Saved entries:
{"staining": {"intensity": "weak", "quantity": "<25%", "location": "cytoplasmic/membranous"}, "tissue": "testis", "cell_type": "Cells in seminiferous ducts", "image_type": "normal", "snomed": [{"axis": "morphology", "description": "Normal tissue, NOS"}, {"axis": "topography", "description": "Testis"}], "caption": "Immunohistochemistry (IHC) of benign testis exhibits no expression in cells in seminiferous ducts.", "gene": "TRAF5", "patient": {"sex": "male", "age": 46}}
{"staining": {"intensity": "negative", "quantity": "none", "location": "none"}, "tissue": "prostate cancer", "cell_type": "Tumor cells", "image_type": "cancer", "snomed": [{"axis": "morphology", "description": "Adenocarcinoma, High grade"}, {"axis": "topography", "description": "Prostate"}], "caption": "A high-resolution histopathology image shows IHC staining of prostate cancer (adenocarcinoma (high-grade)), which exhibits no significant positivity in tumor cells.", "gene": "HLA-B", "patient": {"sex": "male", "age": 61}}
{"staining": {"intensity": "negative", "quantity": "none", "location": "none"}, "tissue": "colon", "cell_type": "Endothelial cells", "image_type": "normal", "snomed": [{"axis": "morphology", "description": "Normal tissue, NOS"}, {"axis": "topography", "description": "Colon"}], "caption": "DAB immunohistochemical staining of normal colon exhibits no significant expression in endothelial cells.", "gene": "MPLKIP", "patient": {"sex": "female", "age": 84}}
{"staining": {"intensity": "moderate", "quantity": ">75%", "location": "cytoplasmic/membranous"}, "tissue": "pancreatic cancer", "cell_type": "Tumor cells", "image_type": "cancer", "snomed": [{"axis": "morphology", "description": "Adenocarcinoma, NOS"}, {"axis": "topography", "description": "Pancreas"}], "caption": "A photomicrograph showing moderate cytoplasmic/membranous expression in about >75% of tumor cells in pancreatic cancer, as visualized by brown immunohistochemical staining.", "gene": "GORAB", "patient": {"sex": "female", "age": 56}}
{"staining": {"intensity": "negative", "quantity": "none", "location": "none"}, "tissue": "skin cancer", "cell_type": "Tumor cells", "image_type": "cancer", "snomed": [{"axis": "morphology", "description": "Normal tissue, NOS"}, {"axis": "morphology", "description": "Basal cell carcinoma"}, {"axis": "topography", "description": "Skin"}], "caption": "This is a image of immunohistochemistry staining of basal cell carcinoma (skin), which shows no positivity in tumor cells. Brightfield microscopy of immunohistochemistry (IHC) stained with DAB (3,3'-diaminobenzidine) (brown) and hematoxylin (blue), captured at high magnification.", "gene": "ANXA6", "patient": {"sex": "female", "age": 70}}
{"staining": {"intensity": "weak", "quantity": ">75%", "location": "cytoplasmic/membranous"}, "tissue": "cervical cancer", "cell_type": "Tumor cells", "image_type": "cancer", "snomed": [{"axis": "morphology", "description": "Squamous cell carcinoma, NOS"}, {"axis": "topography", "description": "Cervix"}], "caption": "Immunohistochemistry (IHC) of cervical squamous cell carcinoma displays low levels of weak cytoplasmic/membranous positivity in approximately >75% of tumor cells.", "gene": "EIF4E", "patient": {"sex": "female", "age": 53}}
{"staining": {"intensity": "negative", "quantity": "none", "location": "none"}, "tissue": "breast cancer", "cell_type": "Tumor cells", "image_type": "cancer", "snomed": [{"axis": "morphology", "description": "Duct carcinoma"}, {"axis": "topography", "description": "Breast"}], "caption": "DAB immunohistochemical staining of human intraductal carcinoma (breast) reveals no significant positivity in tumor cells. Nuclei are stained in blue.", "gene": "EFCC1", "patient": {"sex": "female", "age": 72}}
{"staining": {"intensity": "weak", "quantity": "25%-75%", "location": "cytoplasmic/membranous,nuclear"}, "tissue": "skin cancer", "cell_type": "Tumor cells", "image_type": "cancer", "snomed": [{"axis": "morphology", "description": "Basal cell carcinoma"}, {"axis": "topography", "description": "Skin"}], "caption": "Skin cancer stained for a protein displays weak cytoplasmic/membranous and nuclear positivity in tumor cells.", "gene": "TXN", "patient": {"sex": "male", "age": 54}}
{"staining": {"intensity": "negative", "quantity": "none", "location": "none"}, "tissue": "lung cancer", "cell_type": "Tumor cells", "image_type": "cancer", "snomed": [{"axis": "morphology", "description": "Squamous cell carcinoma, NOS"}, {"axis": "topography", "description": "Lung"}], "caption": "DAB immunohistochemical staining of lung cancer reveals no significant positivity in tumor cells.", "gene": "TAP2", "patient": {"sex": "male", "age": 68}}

How to complete this task >> Print every record exactly as it was given.

Expected answer >>
{"staining": {"intensity": "weak", "quantity": "<25%", "location": "cytoplasmic/membranous"}, "tissue": "testis", "cell_type": "Cells in seminiferous ducts", "image_type": "normal", "snomed": [{"axis": "morphology", "description": "Normal tissue, NOS"}, {"axis": "topography", "description": "Testis"}], "caption": "Immunohistochemistry (IHC) of benign testis exhibits no expression in cells in seminiferous ducts.", "gene": "TRAF5", "patient": {"sex": "male", "age": 46}}
{"staining": {"intensity": "negative", "quantity": "none", "location": "none"}, "tissue": "prostate cancer", "cell_type": "Tumor cells", "image_type": "cancer", "snomed": [{"axis": "morphology", "description": "Adenocarcinoma, High grade"}, {"axis": "topography", "description": "Prostate"}], "caption": "A high-resolution histopathology image shows IHC staining of prostate cancer (adenocarcinoma (high-grade)), which exhibits no significant positivity in tumor cells.", "gene": "HLA-B", "patient": {"sex": "male", "age": 61}}
{"staining": {"intensity": "negative", "quantity": "none", "location": "none"}, "tissue": "colon", "cell_type": "Endothelial cells", "image_type": "normal", "snomed": [{"axis": "morphology", "description": "Normal tissue, NOS"}, {"axis": "topography", "description": "Colon"}], "caption": "DAB immunohistochemical staining of normal colon exhibits no significant expression in endothelial cells.", "gene": "MPLKIP", "patient": {"sex": "female", "age": 84}}
{"staining": {"intensity": "moderate", "quantity": ">75%", "location": "cytoplasmic/membranous"}, "tissue": "pancreatic cancer", "cell_type": "Tumor cells", "image_type": "cancer", "snomed": [{"axis": "morphology", "description": "Adenocarcinoma, NOS"}, {"axis": "topography", "description": "Pancreas"}], "caption": "A photomicrograph showing moderate cytoplasmic/membranous expression in about >75% of tumor cells in pancreatic cancer, as visualized by brown immunohistochemical staining.", "gene": "GORAB", "patient": {"sex": "female", "age": 56}}
{"staining": {"intensity": "negative", "quantity": "none", "location": "none"}, "tissue": "skin cancer", "cell_type": "Tumor cells", "image_type": "cancer", "snomed": [{"axis": "morphology", "description": "Normal tissue, NOS"}, {"axis": "morphology", "description": "Basal cell carcinoma"}, {"axis": "topography", "description": "Skin"}], "caption": "This is a image of immunohistochemistry staining of basal cell carcinoma (skin), which shows no positivity in tumor cells. Brightfield microscopy of immunohistochemistry (IHC) stained with DAB (3,3'-diaminobenzidine) (brown) and hematoxylin (blue), captured at high magnification.", "gene": "ANXA6", "patient": {"sex": "female", "age": 70}}
{"staining": {"intensity": "weak", "quantity": ">75%", "location": "cytoplasmic/membranous"}, "tissue": "cervical cancer", "cell_type": "Tumor cells", "image_type": "cancer", "snomed": [{"axis": "morphology", "description": "Squamous cell carcinoma, NOS"}, {"axis": "topography", "description": "Cervix"}], "caption": "Immunohistochemistry (IHC) of cervical squamous cell carcinoma displays low levels of weak cytoplasmic/membranous positivity in approximately >75% of tumor cells.", "gene": "EIF4E", "patient": {"sex": "female", "age": 53}}
{"staining": {"intensity": "negative", "quantity": "none", "location": "none"}, "tissue": "breast cancer", "cell_type": "Tumor cells", "image_type": "cancer", "snomed": [{"axis": "morphology", "description": "Duct carcinoma"}, {"axis": "topography", "description": "Breast"}], "caption": "DAB immunohistochemical staining of human intraductal carcinoma (breast) reveals no significant positivity in tumor cells. Nuclei are stained in blue.", "gene": "EFCC1", "patient": {"sex": "female", "age": 72}}
{"staining": {"intensity": "weak", "quantity": "25%-75%", "location": "cytoplasmic/membranous,nuclear"}, "tissue": "skin cancer", "cell_type": "Tumor cells", "image_type": "cancer", "snomed": [{"axis": "morphology", "description": "Basal cell carcinoma"}, {"axis": "topography", "description": "Skin"}], "caption": "Skin cancer stained for a protein displays weak cytoplasmic/membranous and nuclear positivity in tumor cells.", "gene": "TXN", "patient": {"sex": "male", "age": 54}}
{"staining": {"intensity": "negative", "quantity": "none", "location": "none"}, "tissue": "lung cancer", "cell_type": "Tumor cells", "image_type": "cancer", "snomed": [{"axis": "morphology", "description": "Squamous cell carcinoma, NOS"}, {"axis": "topography", "description": "Lung"}], "caption": "DAB immunohistochemical staining of lung cancer reveals no significant positivity in tumor cells.", "gene": "TAP2", "patient": {"sex": "male", "age": 68}}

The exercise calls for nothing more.